Increasing awareness of environmental issues in recent years has meant that many of us have made changes to our lifestyles, whether that’s buying a reusable water bottle, shopping second-hand or eating less meat. However, we can’t ignore another feature of modern life that is for many people the biggest impact on their personal carbon footprint. Air travel. 

The contribution of commercial aviation to CO2 emissions is huge; UK Airports saw more than 2,230,000 flights take off or land in 2017 with well over half of passengers being holiday makers.

But with the proposed runway expansion at Heathrow airport recently being declared illegal due to incompatibility with the UK’s carbon emissions commitments and ‘flight guilt’ increasing, public opinion is beginning to shift.  

Airlines are keen to get people back on side and several companies seem to be offering a suspiciously easy solution. 

Carbon offsetting is the idea that you, or your airline, donates money to environmental projects in order to compensate for the damage of your travel. There are several tools online that allow you to calculate the cost as well as companies willing to do it all for you.

But is this too good to be true?
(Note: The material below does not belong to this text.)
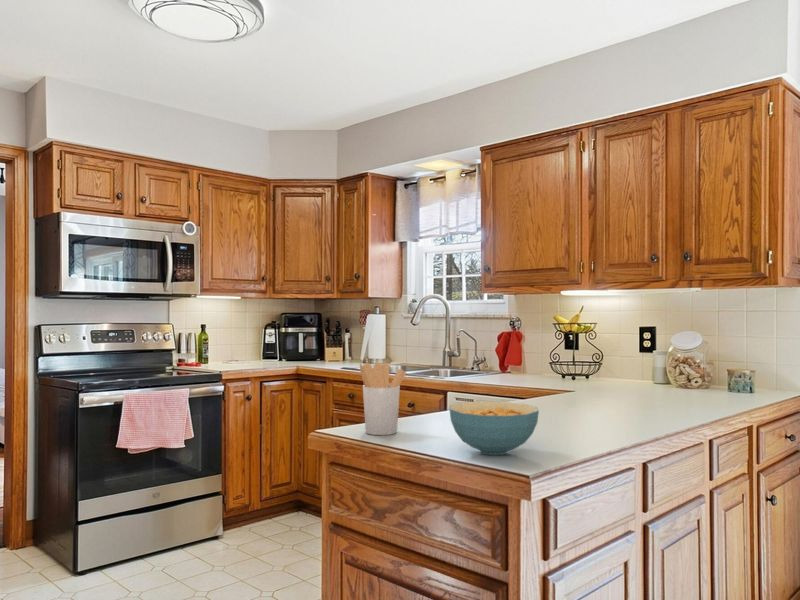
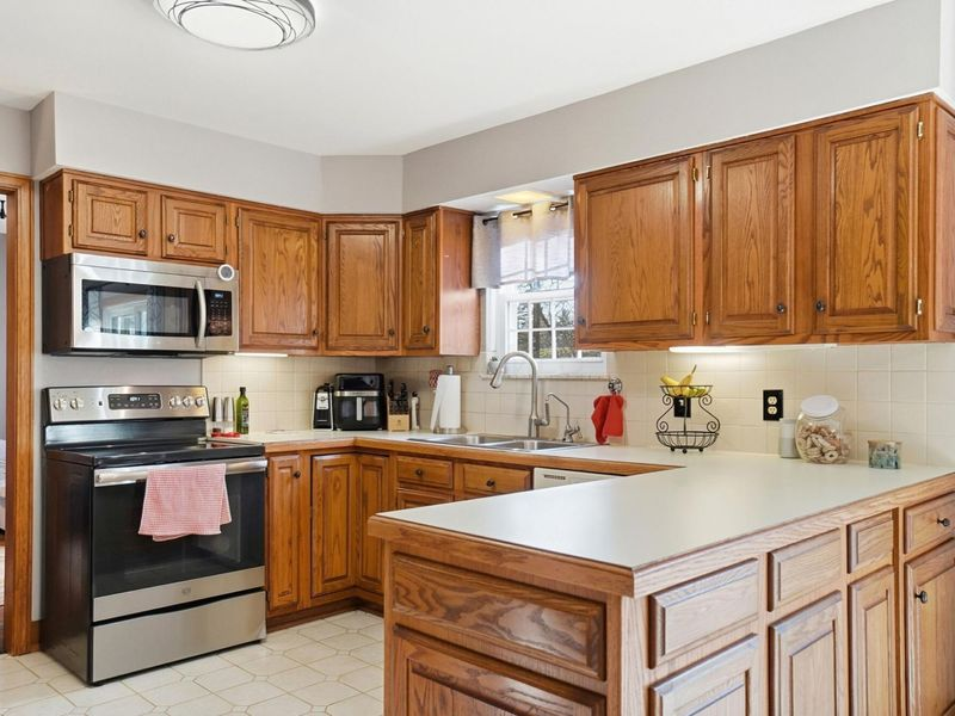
- cereal bowl [448,400,540,456]
- utensil holder [359,362,407,436]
The relatively low cost of offsetting flights calls in to question whether these schemes can meaningfully impact our emissions.  Climate Care’s online tool estimates that an almost 7000 mile flight from London to New York would cost as little as £12.45 to offset. 
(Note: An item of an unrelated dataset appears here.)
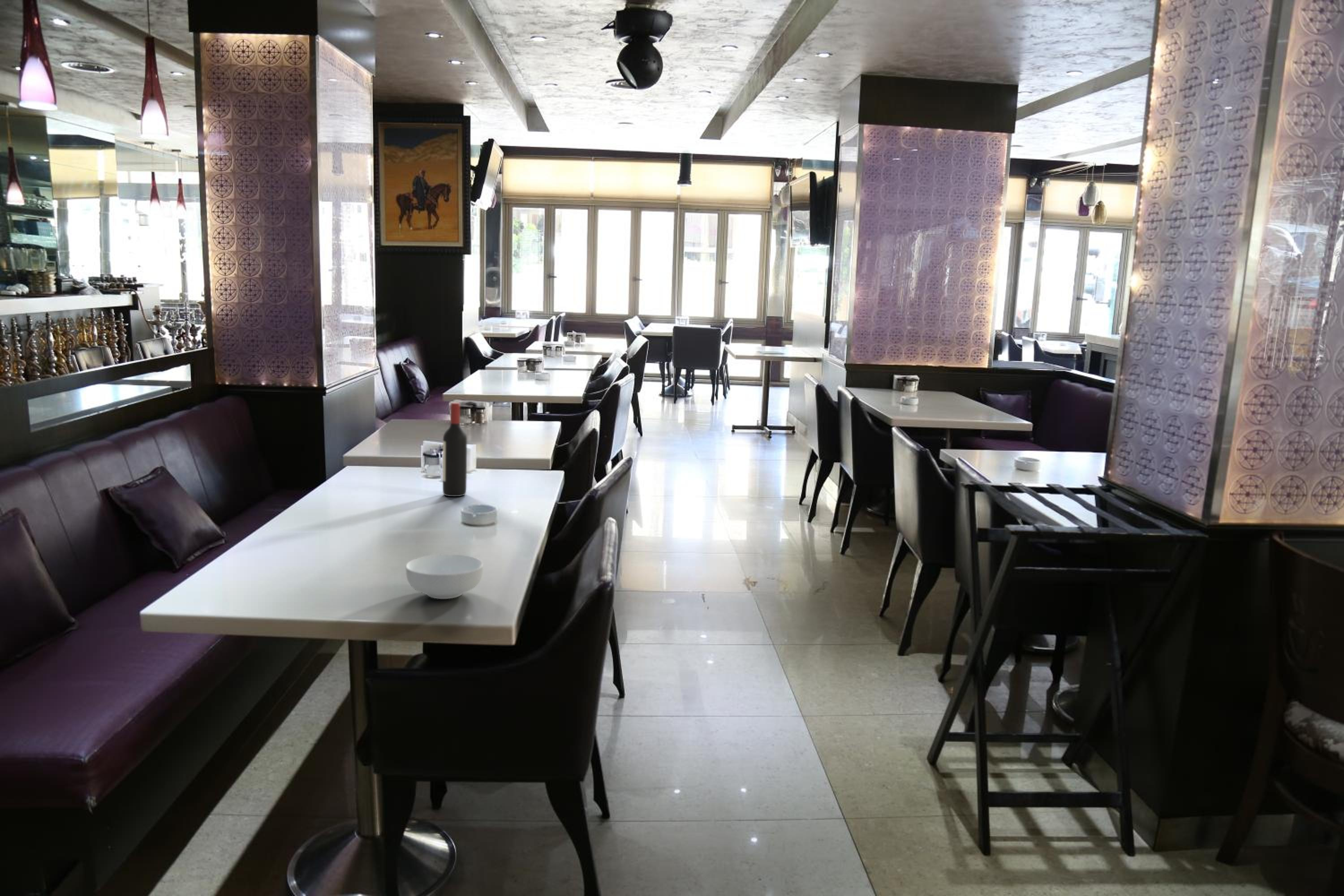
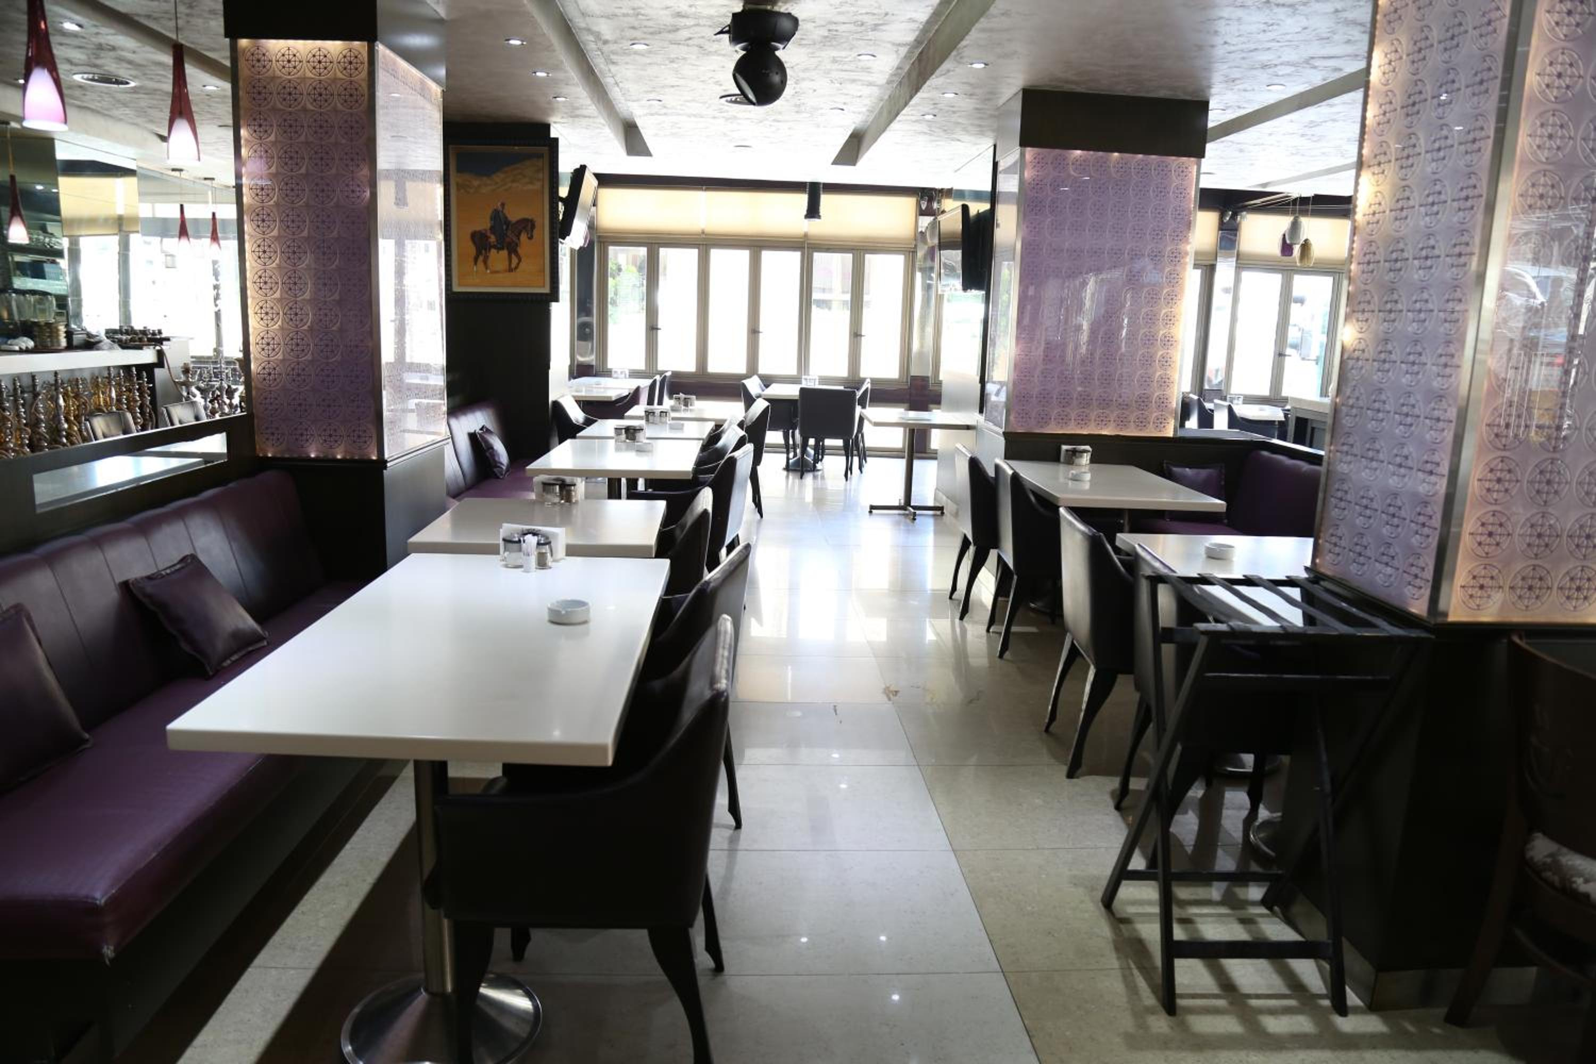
- cereal bowl [405,554,484,599]
- wine bottle [442,402,467,497]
Companies such as Climate Care use carbon credits to calculate offsetting prices, 1 carbon credit represents a tonne of CO2 released into the atmosphere so your London to New York flight which on average releases 7 tonnes of CO2 per passenger is worth 7 credits or £12.45. 
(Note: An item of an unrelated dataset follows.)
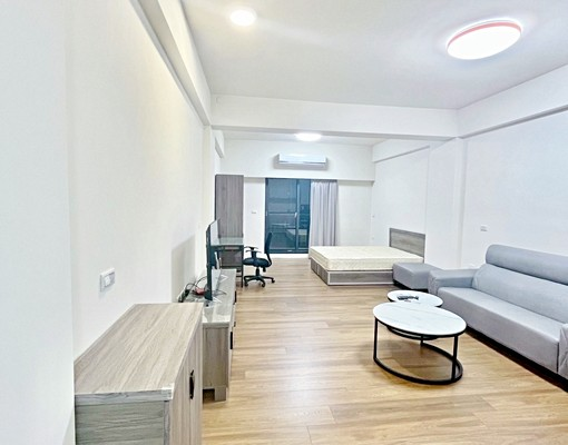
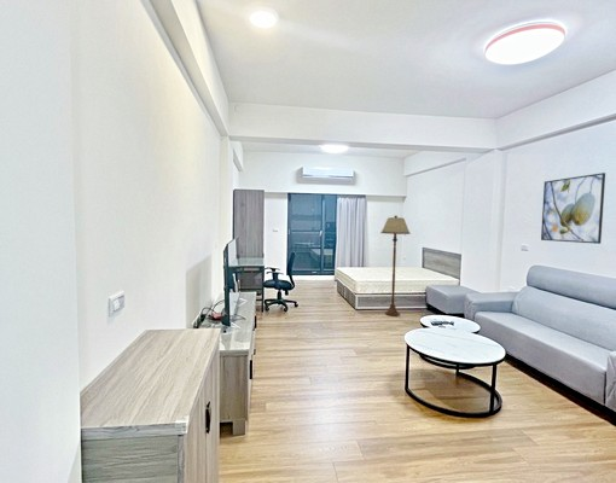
+ floor lamp [379,215,412,318]
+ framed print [540,171,606,245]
Companies like Climate Care say that this money is then used on projects such as reforestation, distribution of more efficient cooking stoves or financing renewable energy.  

However, very little information is available about the actual credit impact of these actions, and recent reports from the European commission on climate action suggest that the carbon credit system itself is flawed. 

Whilst it’s hard to imagine that donating to charities combatting the climate crisis could be a bad thing, the danger is that the ease and low cost of donating to assuage our climate guilt could encourage more frequent air travel or more frivolous energy use.  

Offsetting may not be the easy fix it’s made out to be, but cutting down how much we travel by plane could make a big difference to our personal carbon footprint.